_Aim_: Convert the data below into a JSON array of strings, one string per line and no entries for blank lines. Omit the pictures.

_Records provided_:
· · ·

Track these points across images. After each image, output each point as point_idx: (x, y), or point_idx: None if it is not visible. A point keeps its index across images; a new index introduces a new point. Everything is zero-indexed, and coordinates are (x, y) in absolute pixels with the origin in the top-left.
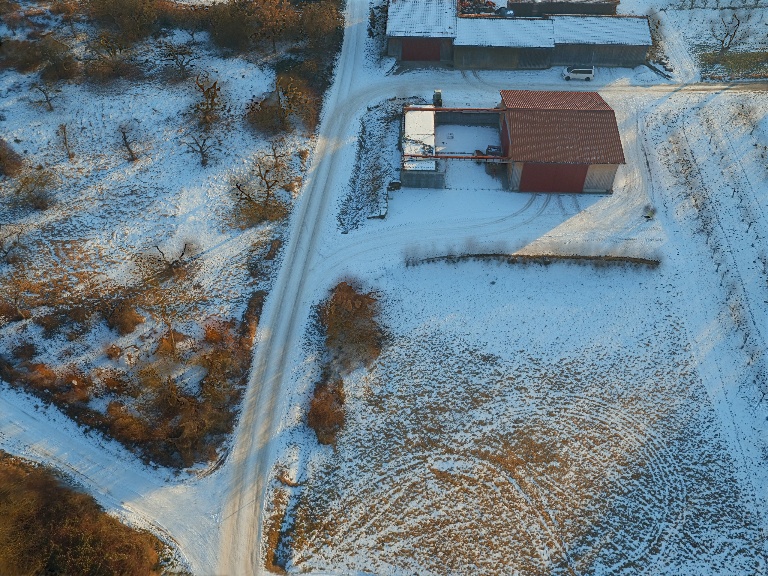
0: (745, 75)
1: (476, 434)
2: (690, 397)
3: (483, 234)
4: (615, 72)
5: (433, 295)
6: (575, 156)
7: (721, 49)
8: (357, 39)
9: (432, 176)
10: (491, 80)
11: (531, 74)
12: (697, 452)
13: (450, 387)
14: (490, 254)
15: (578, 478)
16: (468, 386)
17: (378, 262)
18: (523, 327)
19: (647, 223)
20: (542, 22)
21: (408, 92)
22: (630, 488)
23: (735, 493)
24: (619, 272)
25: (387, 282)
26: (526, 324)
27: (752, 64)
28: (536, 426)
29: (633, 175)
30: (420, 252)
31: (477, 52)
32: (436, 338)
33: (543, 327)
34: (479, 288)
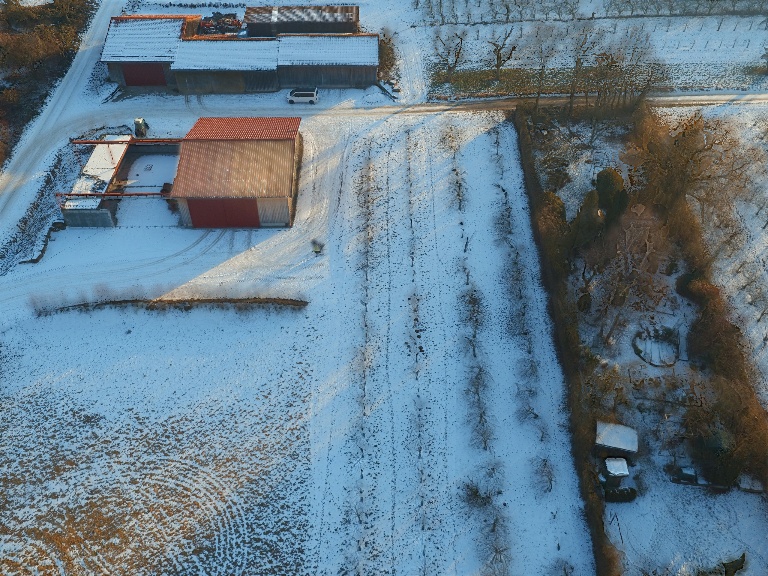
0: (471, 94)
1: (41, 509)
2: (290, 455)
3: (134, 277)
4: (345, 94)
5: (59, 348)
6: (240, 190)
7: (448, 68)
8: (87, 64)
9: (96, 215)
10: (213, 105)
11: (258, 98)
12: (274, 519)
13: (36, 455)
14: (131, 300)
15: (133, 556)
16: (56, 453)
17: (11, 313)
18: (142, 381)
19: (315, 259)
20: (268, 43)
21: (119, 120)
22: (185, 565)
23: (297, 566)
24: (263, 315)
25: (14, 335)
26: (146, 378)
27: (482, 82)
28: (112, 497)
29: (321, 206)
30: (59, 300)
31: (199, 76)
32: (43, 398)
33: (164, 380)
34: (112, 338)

· · ·

_Written solution_:
[
  "Track these points across images. After each image, output each point as point_idx: (x, y), or point_idx: None if it is not visible. A point keeps its index across images; a new index introduces a new point. Everything is zero-indexed, and coordinates are (x, y) in absolute pixels with the origin in the top-left.",
  "0: (745, 75)",
  "1: (476, 434)",
  "2: (690, 397)",
  "3: (483, 234)",
  "4: (615, 72)",
  "5: (433, 295)",
  "6: (575, 156)",
  "7: (721, 49)",
  "8: (357, 39)",
  "9: (432, 176)",
  "10: (491, 80)",
  "11: (531, 74)",
  "12: (697, 452)",
  "13: (450, 387)",
  "14: (490, 254)",
  "15: (578, 478)",
  "16: (468, 386)",
  "17: (378, 262)",
  "18: (523, 327)",
  "19: (647, 223)",
  "20: (542, 22)",
  "21: (408, 92)",
  "22: (630, 488)",
  "23: (735, 493)",
  "24: (619, 272)",
  "25: (387, 282)",
  "26: (526, 324)",
  "27: (752, 64)",
  "28: (536, 426)",
  "29: (633, 175)",
  "30: (420, 252)",
  "31: (477, 52)",
  "32: (436, 338)",
  "33: (543, 327)",
  "34: (479, 288)",
  "0: (471, 94)",
  "1: (41, 509)",
  "2: (290, 455)",
  "3: (134, 277)",
  "4: (345, 94)",
  "5: (59, 348)",
  "6: (240, 190)",
  "7: (448, 68)",
  "8: (87, 64)",
  "9: (96, 215)",
  "10: (213, 105)",
  "11: (258, 98)",
  "12: (274, 519)",
  "13: (36, 455)",
  "14: (131, 300)",
  "15: (133, 556)",
  "16: (56, 453)",
  "17: (11, 313)",
  "18: (142, 381)",
  "19: (315, 259)",
  "20: (268, 43)",
  "21: (119, 120)",
  "22: (185, 565)",
  "23: (297, 566)",
  "24: (263, 315)",
  "25: (14, 335)",
  "26: (146, 378)",
  "27: (482, 82)",
  "28: (112, 497)",
  "29: (321, 206)",
  "30: (59, 300)",
  "31: (199, 76)",
  "32: (43, 398)",
  "33: (164, 380)",
  "34: (112, 338)"
]